===== Provided passage
New research by David Holtzman, M.D. at the Washington University School of Medicine points to a sleep regulation protein in the brain as a possible target for Alzheimer's disease treatment or prevention. The protein, called orexin, plays a role in rousing the brain from sleep.
It has been known for some time that there is a correlation between sleep problems and Alzheimer's disease, in both animal models and human patients. Now, Holtzman and colleagues have gotten closer to understanding that correlation. The researchers found that Alzheimer's mice who lacked the gene for orexin developed far less amyloid plaques (a hallmark of Alzheimer's pathology) than mice with the gene. Furthermore, mice with an elevated level of orexin developed even more amyloid plaques.
==========
===== Entries shown
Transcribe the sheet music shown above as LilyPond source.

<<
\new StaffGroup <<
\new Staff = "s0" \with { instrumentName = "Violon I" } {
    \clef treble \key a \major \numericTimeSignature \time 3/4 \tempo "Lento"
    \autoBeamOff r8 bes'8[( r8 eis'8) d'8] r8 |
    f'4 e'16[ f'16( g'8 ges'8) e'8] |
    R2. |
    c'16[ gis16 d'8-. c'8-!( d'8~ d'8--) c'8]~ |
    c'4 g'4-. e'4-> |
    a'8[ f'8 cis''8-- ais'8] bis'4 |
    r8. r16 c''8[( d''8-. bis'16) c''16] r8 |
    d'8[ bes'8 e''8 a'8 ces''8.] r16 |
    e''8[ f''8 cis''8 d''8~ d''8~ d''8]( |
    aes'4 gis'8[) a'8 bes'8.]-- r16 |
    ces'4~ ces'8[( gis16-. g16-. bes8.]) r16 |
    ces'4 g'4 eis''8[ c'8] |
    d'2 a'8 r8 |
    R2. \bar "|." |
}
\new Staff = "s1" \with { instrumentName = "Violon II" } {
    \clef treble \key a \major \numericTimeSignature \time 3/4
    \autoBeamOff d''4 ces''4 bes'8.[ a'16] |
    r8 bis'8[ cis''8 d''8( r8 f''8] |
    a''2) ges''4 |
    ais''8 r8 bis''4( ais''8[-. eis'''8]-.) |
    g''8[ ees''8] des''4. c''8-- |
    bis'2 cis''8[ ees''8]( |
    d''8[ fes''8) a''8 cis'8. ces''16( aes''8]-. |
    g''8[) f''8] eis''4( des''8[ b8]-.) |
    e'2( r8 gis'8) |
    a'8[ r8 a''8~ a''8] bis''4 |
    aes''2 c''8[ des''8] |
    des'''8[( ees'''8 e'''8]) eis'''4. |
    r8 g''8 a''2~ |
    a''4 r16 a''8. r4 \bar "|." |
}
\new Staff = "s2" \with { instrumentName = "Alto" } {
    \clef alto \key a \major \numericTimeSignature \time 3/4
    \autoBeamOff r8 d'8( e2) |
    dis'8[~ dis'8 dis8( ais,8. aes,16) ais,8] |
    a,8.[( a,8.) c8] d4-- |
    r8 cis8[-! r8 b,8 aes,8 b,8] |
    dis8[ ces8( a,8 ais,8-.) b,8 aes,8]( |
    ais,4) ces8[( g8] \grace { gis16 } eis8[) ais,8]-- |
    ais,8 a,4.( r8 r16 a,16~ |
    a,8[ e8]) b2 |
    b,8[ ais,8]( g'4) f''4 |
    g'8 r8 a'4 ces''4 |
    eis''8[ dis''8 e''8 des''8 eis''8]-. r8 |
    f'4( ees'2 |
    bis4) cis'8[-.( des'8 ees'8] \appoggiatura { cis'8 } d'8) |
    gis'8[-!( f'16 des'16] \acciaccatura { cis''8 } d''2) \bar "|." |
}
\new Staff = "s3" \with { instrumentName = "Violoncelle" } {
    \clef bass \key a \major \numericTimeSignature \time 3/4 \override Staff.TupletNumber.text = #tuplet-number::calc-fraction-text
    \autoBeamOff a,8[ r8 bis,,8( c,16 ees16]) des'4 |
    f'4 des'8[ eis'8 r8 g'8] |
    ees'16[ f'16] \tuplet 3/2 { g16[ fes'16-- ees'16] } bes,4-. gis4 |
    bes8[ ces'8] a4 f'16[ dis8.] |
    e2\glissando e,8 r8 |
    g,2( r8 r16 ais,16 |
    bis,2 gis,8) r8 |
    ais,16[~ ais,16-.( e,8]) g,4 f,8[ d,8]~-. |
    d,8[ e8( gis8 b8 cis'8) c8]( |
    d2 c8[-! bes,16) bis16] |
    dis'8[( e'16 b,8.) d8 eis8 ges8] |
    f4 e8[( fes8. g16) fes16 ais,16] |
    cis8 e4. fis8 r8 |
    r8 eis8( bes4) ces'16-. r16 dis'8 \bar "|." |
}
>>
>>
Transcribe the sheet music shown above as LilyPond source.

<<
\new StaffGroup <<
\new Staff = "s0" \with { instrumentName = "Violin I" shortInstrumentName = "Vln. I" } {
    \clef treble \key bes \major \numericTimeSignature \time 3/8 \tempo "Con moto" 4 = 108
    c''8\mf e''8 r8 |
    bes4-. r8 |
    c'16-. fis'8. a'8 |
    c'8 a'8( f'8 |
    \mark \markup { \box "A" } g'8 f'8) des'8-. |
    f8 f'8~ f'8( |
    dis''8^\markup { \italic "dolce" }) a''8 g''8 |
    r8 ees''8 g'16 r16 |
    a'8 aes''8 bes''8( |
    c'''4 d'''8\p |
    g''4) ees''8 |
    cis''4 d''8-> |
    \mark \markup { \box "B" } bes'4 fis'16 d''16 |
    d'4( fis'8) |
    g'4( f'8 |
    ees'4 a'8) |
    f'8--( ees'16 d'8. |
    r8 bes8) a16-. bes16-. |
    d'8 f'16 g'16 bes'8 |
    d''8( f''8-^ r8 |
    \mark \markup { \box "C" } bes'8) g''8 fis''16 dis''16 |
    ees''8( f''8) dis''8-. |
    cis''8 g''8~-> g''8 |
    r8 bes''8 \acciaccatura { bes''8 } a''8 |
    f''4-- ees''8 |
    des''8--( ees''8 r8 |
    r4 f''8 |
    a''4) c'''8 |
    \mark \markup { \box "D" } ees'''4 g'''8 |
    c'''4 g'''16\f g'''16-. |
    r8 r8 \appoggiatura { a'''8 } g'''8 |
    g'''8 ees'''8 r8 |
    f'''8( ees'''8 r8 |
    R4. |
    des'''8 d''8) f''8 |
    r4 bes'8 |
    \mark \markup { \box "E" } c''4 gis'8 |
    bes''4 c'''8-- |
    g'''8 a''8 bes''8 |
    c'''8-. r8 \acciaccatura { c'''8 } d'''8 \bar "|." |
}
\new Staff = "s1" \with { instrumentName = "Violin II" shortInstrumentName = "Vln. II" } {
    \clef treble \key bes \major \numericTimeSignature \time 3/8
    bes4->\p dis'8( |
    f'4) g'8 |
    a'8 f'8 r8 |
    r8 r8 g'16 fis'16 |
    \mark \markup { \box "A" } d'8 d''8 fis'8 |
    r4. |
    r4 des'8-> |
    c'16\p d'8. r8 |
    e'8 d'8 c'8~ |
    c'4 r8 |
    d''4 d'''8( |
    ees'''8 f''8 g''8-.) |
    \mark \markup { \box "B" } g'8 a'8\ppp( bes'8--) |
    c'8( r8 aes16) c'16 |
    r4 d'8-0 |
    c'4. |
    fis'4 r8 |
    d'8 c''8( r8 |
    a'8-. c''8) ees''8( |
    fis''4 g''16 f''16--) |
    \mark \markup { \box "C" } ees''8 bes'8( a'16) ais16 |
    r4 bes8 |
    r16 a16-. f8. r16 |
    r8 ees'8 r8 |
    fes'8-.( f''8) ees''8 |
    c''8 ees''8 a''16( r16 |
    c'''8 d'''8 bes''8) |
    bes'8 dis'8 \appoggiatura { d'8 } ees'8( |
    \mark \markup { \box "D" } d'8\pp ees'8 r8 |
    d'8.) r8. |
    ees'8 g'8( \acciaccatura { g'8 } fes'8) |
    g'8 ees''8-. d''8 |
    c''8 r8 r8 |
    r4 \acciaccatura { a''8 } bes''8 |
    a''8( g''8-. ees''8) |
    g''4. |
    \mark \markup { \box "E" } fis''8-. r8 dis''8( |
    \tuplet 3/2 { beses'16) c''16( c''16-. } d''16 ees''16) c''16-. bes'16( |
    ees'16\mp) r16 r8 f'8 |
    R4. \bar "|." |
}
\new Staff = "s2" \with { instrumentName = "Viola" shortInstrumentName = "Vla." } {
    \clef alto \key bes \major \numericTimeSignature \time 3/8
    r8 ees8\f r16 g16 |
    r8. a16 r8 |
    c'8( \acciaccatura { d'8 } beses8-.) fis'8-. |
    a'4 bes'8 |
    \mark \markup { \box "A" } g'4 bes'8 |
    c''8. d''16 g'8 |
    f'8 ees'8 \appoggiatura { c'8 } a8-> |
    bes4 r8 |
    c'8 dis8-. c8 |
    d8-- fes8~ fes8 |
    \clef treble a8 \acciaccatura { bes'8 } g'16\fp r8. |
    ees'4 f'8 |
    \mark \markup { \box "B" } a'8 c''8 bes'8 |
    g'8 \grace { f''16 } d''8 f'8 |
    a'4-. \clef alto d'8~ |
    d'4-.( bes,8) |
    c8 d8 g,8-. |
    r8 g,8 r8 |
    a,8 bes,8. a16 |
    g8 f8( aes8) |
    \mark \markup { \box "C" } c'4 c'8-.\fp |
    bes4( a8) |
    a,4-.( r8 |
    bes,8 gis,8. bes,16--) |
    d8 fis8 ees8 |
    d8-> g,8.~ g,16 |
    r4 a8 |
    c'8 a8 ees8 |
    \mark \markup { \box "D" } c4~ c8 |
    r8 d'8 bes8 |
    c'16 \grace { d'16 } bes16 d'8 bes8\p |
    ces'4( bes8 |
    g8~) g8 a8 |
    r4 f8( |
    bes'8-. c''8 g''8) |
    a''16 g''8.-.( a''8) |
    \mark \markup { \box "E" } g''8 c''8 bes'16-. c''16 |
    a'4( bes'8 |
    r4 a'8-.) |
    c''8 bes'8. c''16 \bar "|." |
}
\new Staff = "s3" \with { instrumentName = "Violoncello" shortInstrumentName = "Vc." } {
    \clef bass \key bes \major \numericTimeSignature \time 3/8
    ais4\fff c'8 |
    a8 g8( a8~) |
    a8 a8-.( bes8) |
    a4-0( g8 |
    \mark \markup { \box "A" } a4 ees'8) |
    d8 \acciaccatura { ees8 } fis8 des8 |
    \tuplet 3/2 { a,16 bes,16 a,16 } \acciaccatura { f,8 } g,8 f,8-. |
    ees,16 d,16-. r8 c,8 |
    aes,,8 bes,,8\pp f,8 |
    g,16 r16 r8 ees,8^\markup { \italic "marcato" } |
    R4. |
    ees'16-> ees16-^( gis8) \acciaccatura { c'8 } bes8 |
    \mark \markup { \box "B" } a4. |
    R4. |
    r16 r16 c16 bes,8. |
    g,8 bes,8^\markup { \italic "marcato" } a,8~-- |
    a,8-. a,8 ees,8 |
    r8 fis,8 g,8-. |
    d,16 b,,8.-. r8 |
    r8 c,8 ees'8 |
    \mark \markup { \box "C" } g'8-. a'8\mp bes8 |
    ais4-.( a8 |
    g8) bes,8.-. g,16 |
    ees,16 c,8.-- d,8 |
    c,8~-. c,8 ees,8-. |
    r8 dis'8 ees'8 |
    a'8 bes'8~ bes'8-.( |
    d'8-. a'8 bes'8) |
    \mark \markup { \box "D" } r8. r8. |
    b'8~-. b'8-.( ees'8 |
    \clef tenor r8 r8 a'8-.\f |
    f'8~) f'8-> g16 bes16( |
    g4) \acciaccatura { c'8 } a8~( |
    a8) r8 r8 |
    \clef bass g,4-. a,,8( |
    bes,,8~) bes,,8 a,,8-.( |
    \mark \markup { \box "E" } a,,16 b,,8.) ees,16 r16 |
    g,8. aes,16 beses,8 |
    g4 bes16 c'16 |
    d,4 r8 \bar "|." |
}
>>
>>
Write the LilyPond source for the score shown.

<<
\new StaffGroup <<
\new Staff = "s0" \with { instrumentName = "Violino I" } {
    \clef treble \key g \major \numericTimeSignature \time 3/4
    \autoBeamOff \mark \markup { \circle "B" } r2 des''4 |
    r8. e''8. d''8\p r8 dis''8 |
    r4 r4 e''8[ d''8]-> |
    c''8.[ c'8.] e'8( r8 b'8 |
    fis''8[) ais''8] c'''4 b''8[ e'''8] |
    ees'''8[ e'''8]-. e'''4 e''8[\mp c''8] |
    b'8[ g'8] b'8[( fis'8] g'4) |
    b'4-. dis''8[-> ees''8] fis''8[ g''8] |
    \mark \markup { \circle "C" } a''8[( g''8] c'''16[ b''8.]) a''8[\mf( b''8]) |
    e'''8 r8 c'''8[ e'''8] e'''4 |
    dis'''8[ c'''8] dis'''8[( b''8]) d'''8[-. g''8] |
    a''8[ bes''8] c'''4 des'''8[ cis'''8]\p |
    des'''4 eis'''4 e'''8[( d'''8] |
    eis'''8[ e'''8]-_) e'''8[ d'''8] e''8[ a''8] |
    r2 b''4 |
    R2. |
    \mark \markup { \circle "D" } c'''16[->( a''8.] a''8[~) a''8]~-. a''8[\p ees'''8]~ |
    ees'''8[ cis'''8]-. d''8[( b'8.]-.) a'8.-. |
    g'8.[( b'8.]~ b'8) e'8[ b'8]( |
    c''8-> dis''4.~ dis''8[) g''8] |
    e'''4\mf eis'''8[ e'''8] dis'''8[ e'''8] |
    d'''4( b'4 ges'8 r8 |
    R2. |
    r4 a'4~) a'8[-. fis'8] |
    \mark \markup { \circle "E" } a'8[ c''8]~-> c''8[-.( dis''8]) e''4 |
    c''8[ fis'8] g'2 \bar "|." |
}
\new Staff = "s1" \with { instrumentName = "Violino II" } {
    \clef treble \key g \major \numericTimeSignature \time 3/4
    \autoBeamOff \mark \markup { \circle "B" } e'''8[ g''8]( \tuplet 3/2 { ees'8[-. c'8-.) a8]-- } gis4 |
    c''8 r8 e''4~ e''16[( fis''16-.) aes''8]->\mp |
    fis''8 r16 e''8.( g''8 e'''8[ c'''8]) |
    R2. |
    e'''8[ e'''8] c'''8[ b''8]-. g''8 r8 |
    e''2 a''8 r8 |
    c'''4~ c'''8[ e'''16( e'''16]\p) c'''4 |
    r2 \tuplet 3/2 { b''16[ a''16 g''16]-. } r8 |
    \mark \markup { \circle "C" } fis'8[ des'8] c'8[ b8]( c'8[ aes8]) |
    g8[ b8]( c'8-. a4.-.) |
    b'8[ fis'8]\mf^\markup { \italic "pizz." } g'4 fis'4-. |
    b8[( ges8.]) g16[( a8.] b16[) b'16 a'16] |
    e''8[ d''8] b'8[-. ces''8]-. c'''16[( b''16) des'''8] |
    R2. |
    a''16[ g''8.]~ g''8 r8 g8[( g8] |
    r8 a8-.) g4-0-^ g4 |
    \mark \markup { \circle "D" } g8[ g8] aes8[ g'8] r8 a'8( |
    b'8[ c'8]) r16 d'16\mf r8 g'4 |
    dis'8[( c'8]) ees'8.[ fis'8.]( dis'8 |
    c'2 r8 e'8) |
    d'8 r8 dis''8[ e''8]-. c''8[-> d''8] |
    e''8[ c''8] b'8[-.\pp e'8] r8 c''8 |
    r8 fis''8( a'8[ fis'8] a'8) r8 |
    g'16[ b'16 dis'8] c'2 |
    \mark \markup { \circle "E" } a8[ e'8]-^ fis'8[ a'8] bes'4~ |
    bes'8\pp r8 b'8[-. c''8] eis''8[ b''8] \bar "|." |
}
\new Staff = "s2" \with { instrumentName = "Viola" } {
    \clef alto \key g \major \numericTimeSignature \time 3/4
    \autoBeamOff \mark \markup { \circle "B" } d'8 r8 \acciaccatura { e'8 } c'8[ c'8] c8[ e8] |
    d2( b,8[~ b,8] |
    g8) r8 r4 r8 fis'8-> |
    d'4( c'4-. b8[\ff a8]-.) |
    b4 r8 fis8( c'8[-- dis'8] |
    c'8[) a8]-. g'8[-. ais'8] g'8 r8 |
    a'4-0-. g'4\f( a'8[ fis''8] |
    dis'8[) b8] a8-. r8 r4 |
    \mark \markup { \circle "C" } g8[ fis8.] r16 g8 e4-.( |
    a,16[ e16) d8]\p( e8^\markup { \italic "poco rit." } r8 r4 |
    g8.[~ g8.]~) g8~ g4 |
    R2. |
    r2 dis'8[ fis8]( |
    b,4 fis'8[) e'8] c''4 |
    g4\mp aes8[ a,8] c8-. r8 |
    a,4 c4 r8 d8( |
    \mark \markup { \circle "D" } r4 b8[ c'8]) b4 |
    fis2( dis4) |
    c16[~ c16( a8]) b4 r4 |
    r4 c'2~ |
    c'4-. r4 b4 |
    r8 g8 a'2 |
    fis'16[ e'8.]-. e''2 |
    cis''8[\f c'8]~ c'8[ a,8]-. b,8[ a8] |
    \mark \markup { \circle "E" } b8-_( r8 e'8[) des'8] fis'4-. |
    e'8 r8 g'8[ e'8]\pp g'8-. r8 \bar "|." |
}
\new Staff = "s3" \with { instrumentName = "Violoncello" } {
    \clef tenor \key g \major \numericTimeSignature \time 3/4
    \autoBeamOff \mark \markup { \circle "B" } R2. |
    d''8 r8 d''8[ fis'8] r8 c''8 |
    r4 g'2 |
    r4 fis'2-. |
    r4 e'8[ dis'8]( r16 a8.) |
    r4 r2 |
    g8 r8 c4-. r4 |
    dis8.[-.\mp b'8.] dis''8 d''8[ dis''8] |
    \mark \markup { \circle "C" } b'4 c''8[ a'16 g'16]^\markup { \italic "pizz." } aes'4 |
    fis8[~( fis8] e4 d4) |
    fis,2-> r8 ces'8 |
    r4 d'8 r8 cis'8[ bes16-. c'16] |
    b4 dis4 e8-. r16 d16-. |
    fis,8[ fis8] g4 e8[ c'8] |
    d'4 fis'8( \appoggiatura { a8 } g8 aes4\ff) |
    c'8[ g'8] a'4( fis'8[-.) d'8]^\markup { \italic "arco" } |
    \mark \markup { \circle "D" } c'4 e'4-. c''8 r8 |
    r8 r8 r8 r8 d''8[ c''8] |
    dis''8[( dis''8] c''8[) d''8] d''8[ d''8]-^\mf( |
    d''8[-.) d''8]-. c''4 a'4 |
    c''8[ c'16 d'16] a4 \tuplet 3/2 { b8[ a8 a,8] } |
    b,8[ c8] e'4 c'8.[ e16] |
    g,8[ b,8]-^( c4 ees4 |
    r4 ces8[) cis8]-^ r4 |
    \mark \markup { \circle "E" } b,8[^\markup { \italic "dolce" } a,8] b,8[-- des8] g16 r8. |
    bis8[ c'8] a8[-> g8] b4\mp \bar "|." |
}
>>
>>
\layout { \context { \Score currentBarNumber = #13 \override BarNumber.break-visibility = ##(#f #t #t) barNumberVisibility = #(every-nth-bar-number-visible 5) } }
==========
§ What you need to do:
1) According to the passage on orexin and Alzheimer's disease, what role does orexin play in the brain?
2) List every group of mice whose amyloid plaque development the passage on orexin and Alzheimer's disease describes.
3) Continue the passage on orexin and Alzheimer's disease from its last sentence.

§ Task responses:
1) Orexin plays a role in rousing the brain from sleep.

2)
- Alzheimer's mice that lacked the gene for orexin
- Mice with the gene for orexin
- Mice with an elevated level of orexin

3)
While this research shows much promise for development of an Alzheimer's therapeutic targeted at lowering orexin levels, Holtzman cautions that "we will have to think carefully about how to target it". When scientists attempted to lower orexin levels in mice without changing sleep patterns, this had no effect on the development of amyloid plaques. This indicates that it may be difficult to treat Alzheimer's via orexin without also affecting patients' sleep. Still, Holtzman is optimistic about orexin as a target. "The declines in plaque levels that we saw in the mice were very strong," he says, "so we're still very interested in exploring its potential for reducing risk." Holtzman and colleagues plan to study Belsomra, an orexin-regulating sleep medication recently approved by the FDA, for its effects on amyloid production and accumulation.
David Holtzman serves on the Cure Alzheimer's Fund Research Consortium. This study was supported in part by a grant from Cure Alzheimer's Fund.